(Extracted material)
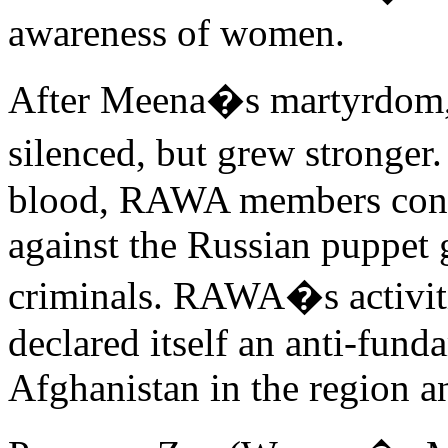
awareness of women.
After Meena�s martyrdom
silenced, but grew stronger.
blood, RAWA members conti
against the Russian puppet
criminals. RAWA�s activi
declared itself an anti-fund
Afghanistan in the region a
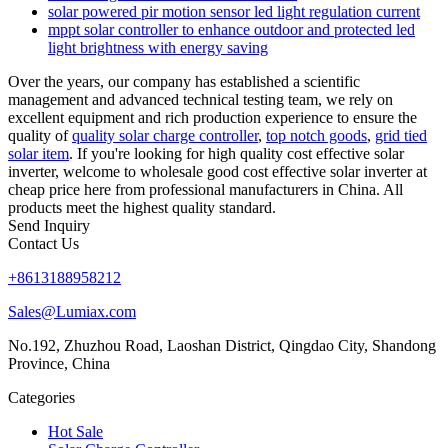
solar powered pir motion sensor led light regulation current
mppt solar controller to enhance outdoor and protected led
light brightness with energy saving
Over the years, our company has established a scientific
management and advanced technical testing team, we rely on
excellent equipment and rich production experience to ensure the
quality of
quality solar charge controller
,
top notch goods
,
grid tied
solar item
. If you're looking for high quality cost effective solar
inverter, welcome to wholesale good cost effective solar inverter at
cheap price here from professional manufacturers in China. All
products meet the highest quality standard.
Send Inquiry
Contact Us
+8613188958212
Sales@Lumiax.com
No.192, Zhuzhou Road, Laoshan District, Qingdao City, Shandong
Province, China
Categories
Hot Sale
(End Extracted material)
== What you have to do ==
Look through the listing, and copy each line that contains the word "solar".

== Solution to the exercise ==
solar powered pir motion sensor led light regulation current
mppt solar controller to enhance outdoor and protected led
quality solar charge controller
solar item
. If you're looking for high quality cost effective solar
inverter, welcome to wholesale good cost effective solar inverter at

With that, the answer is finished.